===== INPUT RECORDS =====

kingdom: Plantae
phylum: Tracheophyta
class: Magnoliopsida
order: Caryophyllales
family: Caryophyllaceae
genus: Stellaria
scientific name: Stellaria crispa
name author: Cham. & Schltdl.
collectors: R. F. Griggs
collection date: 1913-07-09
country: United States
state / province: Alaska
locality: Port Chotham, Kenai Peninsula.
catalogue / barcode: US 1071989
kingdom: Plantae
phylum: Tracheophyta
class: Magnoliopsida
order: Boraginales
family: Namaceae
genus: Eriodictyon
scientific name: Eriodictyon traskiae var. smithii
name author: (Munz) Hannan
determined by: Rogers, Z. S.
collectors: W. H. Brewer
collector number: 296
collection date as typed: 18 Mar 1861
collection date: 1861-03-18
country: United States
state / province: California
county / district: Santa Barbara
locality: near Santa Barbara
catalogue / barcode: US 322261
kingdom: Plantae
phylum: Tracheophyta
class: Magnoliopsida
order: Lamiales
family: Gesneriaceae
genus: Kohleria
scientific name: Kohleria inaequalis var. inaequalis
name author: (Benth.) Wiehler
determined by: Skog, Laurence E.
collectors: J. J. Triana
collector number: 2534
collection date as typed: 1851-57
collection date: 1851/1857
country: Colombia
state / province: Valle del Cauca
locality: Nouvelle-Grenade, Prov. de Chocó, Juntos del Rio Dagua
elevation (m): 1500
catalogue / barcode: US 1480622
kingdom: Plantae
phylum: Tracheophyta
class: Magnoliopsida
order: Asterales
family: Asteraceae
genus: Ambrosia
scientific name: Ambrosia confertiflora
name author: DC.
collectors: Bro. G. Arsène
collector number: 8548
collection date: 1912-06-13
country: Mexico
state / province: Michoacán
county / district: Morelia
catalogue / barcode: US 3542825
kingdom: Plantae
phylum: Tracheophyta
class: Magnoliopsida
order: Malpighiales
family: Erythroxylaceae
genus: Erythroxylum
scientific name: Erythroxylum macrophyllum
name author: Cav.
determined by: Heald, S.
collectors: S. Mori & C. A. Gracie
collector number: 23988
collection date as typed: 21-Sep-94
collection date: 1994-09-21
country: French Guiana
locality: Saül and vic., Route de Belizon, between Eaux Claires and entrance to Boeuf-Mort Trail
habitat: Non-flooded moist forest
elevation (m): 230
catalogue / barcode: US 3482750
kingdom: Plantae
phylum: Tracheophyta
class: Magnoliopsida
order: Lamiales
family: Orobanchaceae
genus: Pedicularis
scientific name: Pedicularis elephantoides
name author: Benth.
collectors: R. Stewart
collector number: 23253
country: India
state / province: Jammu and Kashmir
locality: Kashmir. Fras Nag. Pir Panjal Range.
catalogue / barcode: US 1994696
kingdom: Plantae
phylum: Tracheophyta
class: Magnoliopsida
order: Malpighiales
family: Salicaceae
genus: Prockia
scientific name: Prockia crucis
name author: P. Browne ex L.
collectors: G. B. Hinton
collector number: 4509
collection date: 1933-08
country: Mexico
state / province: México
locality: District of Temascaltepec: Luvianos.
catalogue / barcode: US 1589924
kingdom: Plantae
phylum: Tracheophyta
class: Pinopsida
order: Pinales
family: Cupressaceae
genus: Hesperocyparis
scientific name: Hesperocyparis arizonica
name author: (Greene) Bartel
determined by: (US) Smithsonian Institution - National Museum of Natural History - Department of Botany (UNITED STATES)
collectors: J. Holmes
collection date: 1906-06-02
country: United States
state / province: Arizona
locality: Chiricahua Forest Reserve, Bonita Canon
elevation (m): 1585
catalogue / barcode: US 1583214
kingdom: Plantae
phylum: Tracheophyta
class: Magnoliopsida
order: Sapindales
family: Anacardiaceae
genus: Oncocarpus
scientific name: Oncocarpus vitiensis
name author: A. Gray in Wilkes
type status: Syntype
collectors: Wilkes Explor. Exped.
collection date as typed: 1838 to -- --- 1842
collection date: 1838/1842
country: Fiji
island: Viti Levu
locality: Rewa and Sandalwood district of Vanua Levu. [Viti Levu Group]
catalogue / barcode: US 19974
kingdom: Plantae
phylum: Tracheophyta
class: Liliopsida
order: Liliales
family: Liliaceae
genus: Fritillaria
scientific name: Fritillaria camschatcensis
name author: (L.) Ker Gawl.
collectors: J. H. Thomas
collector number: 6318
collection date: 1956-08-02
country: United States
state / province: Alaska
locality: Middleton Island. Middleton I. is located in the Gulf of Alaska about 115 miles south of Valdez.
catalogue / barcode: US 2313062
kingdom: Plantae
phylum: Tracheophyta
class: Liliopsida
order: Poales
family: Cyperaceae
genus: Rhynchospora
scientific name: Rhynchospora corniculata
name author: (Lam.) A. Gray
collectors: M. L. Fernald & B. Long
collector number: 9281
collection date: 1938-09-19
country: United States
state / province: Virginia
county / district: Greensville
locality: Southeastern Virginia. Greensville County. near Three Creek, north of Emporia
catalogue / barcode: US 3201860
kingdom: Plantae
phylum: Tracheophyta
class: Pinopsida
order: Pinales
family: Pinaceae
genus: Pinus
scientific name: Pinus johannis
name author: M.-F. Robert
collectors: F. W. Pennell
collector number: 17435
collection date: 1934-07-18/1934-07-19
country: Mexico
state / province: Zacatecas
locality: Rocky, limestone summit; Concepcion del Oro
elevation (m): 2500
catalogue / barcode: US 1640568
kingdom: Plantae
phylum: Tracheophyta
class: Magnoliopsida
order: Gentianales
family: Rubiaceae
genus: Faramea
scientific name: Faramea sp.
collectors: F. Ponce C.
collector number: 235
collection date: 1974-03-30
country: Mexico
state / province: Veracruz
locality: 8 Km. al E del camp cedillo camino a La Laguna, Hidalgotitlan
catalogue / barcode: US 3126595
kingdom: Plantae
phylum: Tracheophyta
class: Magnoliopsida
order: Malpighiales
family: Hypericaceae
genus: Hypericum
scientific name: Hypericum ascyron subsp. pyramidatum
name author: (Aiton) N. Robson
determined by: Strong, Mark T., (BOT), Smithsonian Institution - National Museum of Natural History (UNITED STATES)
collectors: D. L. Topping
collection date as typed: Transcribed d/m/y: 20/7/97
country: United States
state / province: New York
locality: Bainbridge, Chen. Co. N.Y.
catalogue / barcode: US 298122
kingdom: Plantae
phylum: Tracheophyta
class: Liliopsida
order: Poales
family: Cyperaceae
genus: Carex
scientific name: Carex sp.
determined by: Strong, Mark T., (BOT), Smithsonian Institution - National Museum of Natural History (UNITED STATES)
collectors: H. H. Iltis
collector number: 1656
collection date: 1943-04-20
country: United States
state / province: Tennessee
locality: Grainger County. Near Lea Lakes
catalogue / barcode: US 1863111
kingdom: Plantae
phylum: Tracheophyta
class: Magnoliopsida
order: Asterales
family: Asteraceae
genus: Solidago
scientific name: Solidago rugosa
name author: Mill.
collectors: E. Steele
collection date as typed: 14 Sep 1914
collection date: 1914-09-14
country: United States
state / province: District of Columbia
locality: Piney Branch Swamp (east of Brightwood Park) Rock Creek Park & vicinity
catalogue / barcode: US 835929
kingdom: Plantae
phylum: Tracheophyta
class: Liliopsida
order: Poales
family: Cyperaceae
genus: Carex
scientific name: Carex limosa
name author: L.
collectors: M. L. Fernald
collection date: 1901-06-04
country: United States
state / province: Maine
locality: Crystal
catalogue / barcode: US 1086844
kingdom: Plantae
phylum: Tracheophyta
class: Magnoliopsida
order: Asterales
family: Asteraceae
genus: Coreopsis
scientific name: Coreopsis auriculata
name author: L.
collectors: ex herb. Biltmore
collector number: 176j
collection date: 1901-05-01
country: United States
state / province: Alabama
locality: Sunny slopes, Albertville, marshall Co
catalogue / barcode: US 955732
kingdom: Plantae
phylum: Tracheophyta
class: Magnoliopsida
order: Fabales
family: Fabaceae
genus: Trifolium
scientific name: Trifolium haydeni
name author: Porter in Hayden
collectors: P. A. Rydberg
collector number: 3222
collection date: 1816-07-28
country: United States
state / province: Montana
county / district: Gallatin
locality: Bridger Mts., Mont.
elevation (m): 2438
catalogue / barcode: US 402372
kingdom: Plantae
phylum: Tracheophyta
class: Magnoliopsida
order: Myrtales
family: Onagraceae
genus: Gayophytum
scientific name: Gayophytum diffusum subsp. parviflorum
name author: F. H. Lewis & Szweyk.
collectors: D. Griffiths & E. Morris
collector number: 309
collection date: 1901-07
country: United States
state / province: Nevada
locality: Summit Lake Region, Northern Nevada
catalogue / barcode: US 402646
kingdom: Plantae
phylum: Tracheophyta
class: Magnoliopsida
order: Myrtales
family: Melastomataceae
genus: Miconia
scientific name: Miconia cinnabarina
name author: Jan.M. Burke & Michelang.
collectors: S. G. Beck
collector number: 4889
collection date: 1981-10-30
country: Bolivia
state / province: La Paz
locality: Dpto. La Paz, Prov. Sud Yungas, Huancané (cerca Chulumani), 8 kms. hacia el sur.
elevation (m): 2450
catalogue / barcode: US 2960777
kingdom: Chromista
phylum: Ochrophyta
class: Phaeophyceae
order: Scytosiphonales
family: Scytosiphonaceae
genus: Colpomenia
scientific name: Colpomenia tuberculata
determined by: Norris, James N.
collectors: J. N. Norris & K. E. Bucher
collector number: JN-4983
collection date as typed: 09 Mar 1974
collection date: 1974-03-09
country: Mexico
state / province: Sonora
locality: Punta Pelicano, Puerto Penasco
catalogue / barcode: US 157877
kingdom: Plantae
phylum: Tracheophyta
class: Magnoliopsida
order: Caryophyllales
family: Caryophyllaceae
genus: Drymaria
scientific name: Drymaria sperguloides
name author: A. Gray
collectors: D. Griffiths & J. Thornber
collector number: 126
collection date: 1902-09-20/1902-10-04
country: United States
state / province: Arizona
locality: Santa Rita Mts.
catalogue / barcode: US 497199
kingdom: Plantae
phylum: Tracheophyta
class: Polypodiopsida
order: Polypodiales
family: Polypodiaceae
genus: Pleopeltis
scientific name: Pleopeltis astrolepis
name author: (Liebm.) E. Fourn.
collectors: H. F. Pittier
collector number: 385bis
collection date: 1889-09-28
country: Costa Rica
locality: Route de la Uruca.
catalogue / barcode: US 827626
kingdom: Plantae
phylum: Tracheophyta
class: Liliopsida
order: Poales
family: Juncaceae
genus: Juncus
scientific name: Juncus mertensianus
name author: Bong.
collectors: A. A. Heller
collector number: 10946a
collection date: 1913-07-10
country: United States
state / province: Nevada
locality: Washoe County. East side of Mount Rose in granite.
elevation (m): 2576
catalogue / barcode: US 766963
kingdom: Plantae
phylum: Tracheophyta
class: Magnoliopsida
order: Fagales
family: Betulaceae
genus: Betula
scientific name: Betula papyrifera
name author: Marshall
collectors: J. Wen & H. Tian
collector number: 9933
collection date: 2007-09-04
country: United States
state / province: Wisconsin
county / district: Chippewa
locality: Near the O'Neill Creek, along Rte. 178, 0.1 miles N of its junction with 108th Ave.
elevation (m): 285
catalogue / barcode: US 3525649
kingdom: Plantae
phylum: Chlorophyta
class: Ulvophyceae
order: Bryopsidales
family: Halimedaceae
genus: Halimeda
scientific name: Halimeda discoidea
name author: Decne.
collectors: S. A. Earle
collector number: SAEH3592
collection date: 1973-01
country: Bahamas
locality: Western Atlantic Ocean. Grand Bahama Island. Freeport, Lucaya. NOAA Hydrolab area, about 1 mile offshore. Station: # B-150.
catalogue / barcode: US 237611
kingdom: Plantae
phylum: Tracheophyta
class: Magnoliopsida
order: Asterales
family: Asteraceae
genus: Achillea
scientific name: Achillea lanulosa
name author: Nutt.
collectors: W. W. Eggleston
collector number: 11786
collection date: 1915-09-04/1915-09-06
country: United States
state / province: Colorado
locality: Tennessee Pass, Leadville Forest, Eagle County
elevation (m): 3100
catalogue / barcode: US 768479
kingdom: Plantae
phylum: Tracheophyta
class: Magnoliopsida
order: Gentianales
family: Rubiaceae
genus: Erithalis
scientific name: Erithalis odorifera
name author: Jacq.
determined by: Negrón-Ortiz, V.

=====

* _DIRECTION_: Copy out the lines from the one containing "county / district: Chippewa" to the one containing "country: Bahamas", including both of those lines.

* _RESULT_:
county / district: Chippewa
locality: Near the O'Neill Creek, along Rte. 178, 0.1 miles N of its junction with 108th Ave.
elevation (m): 285
catalogue / barcode: US 3525649
kingdom: Plantae
phylum: Chlorophyta
class: Ulvophyceae
order: Bryopsidales
family: Halimedaceae
genus: Halimeda
scientific name: Halimeda discoidea
name author: Decne.
collectors: S. A. Earle
collector number: SAEH3592
collection date: 1973-01
country: Bahamas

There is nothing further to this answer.